---------- DOCUMENT EXCERPT

On October 26, 2011, Sucha issued a Notice of Removal to Plaintiff, based on the Charge
of Unacceptable Conduct - Conversion of Property. The Notice of Removal stated that
Plaintiff was in violation of Section 665.13 of the Employee and Labor Relations Manual
(“ELM”), which states that employees are expected to discharge their assigned duties
conscientiously and effectively. The Notice of Removal further provided that Plaintiff had
violated Section 274.1 of the Administrative Support Manual (“ASM”), which states that the
Postal Service must protect the sanctity of the mail and any postal employee who violates the
5
sanctity of the mail is subject to administrative discipline, criminal prosecution, or both.
(Filing 46-4; Filing 46-5, Attachment C.)
18.
During Informal Step A and Formal Step A of the grievance procedure,
Plaintiff was represented by Grunke. On or about October 31, 2011, November 2, 2011,
November 4, 2011, and November 15, 2011, Grunke requested documents from Sucha
regarding the Notice of Removal. (Filing 46-2.)
19.
Throughout the month of November, 2011, Grunke interviewed individuals
regarding Plaintiff’s grievance. On or about November 3, 2011, Grunke interviewed Saddle
Creek Station employees Laurie Baratta, Kevin Bowyer, and Tina Cameron regarding the
handling of UBBM at the Saddle Creek Station. None of these employees admitted to taking
coupons from the UBBM. Grunke also interviewed Saddle Creek Station employee Mary
Edmonds and Zigmund Jedlecki regarding securing the Saddle Creek Station and the outside
gates. Grunke interviewed Allmon on November 3, 2011, and Sucha on November 7, 2011.
Grunke interviewed Inmann on November 18, 2011. (Id.)
20.
On or about November 10, 2011, the Union initiated a grievance on behalf of
Plaintiff, objecting to Plaintiff’s removal. The grievance was not resolved during Formal
Step A or Step B of the grievance procedure. The Union requested arbitration of Plaintiff’s
grievance on or about January 20, 2012. (Filing 46-6.)
21.
The arbitration hearing was held on May 2, 2012. J. Mark Sims (“Sims”)
represented the Union during the arbitration process. Sims has represented the Union during
arbitrations since 2000. (Filing 46-1.)
22.
The Union argued at the arbitration that there was not “just cause” to issue the
Notice of Removal. Specifically, the Union asserted that Defendant’s actions were untimely
and that a thorough investigation was not completed. The Union also maintained that the
severity of the discipline was not reasonably related to the infraction and was not in line with
those usually administered. (Filing 42-2; Filing 46-1.)
23.
The Union further asserted that Plaintiff’s rights under NLRB v. J. Weingarten,
6
Inc., 420 U.S. 251 (1975) (“Weingarten”)1 were violated prior to her being interviewed by
the OIG. The Union argued that Allmon was aware of the nature of the OIG inquiry and
should have provided Plaintiff a union steward when she asked if she needed one and also
should have informed Plaintiff as to the reason for the interview. (Filing 42-2; Filing 46-1.)

--------------------
---------- DATA

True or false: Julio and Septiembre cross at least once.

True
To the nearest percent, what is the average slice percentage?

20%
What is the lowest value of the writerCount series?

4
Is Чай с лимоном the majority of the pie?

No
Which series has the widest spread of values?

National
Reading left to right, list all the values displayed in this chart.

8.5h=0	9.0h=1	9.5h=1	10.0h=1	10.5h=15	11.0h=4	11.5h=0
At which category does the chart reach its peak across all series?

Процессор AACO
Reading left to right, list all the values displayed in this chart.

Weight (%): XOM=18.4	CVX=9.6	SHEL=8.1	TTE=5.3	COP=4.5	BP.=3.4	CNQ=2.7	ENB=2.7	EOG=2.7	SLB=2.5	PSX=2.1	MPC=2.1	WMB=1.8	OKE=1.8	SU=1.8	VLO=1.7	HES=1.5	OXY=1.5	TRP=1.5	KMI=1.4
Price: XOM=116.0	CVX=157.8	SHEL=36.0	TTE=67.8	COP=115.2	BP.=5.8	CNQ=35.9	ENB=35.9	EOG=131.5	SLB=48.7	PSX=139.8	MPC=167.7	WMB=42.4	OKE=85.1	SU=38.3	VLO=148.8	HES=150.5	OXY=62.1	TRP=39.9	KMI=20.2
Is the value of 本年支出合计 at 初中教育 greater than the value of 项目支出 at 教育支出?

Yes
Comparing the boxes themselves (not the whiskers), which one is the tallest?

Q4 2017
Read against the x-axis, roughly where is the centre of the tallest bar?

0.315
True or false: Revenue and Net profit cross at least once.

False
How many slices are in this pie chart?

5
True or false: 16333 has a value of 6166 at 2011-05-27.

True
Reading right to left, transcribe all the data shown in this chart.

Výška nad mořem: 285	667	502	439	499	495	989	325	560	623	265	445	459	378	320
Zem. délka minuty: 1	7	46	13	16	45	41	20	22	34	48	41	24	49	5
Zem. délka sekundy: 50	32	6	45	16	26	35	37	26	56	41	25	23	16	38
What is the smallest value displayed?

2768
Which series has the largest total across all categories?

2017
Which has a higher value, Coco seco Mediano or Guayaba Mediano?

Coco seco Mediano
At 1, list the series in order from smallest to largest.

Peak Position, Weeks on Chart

--------------------

> WORK TASK 1:
According to the court excerpt, on what date was the arbitration hearing held?
> WORK TASK 2:
Reproduce the court excerpt from "The arbitration hearing" to "administered. (Filing 42-2; Filing 46-1.)".

> ANSWER 1:
May 2, 2012

> ANSWER 2:
The arbitration hearing was held on May 2, 2012. J. Mark Sims (“Sims”)
represented the Union during the arbitration process. Sims has represented the Union during
arbitrations since 2000. (Filing 46-1.)
22.
The Union argued at the arbitration that there was not “just cause” to issue the
Notice of Removal. Specifically, the Union asserted that Defendant’s actions were untimely
and that a thorough investigation was not completed. The Union also maintained that the
severity of the discipline was not reasonably related to the infraction and was not in line with
those usually administered. (Filing 42-2; Filing 46-1.)